Fry, the Answer To The First Question.  (“Who shall I follow on Twitter?”)


Fry, the first lord of luvviedom, the one-man ‘wiki’ of extravagant and obscure knowledge; champion of Wodehouse, Wilde and Conan Doyle; emotional anchor of the Cambridge set of Thompson, Laurie et al; early adopter of all things Mac, et cetera, et cetera.


Oh and don’t forget the taxi in America.  The thoroughly decent openness on manic depression.   The heart-rending Who Do You Think You Are?


Meddle with this icon at your peril. 


ESPECIALLY if you’re still hoping to persuade him to come and make that drama series with you. 


ESPECIALLY if this all-round untouchable good guy nominated you for the Groucho.  These things are un-doable, you know.  Memberships may be withdrawn.


So, hold my hand, reader, while I say what I have to say.


Stephen oh Darling oh Sweetie oh Braveheart.  Vote 3?  Giving it a number doesn’t make it better!  Vote 3 is still a vote for the LibDems!

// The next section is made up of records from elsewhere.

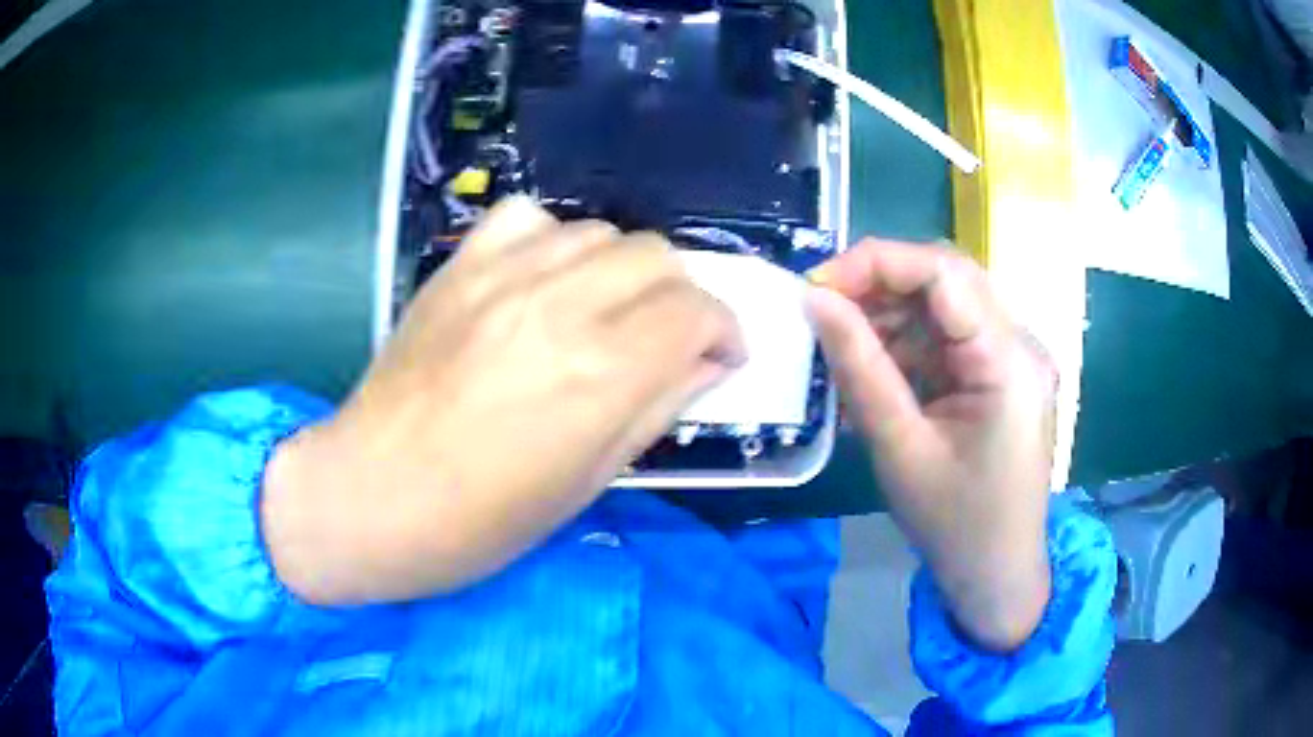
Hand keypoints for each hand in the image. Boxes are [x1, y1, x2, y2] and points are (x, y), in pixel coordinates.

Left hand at [262, 198, 743, 604]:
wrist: (371, 496)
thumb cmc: (482, 521)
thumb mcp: (588, 482)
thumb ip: (657, 408)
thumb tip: (705, 365)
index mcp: (600, 373)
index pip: (697, 311)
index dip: (723, 331)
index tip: (719, 357)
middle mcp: (558, 306)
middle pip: (657, 257)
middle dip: (681, 297)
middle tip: (666, 339)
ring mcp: (501, 276)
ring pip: (601, 231)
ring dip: (622, 271)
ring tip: (605, 311)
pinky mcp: (458, 268)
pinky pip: (526, 218)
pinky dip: (553, 241)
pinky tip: (544, 279)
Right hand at [806, 239, 1056, 650]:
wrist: (998, 577)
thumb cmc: (956, 526)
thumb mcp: (901, 450)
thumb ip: (860, 369)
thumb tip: (815, 301)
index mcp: (1009, 361)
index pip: (944, 272)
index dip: (876, 263)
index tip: (817, 287)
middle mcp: (1019, 345)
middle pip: (947, 281)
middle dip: (879, 286)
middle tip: (822, 311)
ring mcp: (1012, 360)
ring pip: (944, 307)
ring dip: (889, 318)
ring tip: (839, 349)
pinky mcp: (999, 378)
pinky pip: (947, 341)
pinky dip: (905, 348)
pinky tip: (871, 375)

Why are you even contemplating it?  Ay me.


You seem to offer two reasons:


1) you think Clegg and Cable are “more impressive” than many other candidates and therefore , “our country can only be enriched, in its moment of economic crisis, by their presence in government at some level.”


Is it not, Great One, that you prefer any of their policies?   Which ones?


2)  you like the sound of a hung parliament.  (No double-entendres, please; these are serious issues and serious times.)  “The arguments, if arguments they be, that hung parliaments mean hobbled, lame parliaments are surely nonsense.”


Oh but Dear One, what motivates you to want a hung parliament?  “Our society is open enough, with its media and social networking, to force the politicians to come to a workable arrangement.”


I fear this is a “knock the heads together” argument similar to that espoused by another hero of mine, Armando Iannucci, in yesterday’s Independent.   It springs from a desire to see cleaner politics.   No argument there.


My concern is that a hung parliament entails back-room horse-trading; politicians disappearing into smoke-filled clubs to form and maintain governments, well away from the public eye.   I don’t think that produces open, clean politics, or delivers accountability.


Worse, hung parliaments give disproportionate power to centrist parties.  In our case, the LibDems have not said whether they would side with Labour or the Conservatives in the event that they held the balance of power.  It’s a huge choice, and the public would have NO say in it.   How democratic is that?


And how democratic is it that a party with 80 – 100 seats could hold what is laughably called the “balance” of power and freeze out a party – choose your colour – with 250 or more seats? 


How democratic is it that Nick Clegg would seek to insist on the choice of leader of another party?  (Perhaps you missed this while you were writing your book in Hollywood.  Mr Clegg first said that if Labour came third in the popular vote, then they would have “lost comprehensively” and he would not be able to support them.  Then he changed his mind, saying he would countenance supporting Labour in that event, but not Gordon Brown.  So, if it suited him, he would prop up a government which had “lost comprehensively”. )


None of which bodes well, Lovely Man, for the “determined effort to move to a genuinely open and well constructed parliamentary democracy” that excites you.


Oh I feel so horrible gainsaying you.  I embrace, kiss and adore you for speaking up for decency in politics.  An end to sniping?  Yes please.


And then I snipe at you.  I am loathsome and unworthy.  I have given way to base feelings, crude loyalties and deep turbulent emotions bubbling down in my depths.


I’ll be round the Groucho later to give back my little member’s keyfob.


As I walk away up Dean Street, the seven shades of shit will fall on my head, and I will know that my heart will never be at peace under an English heaven.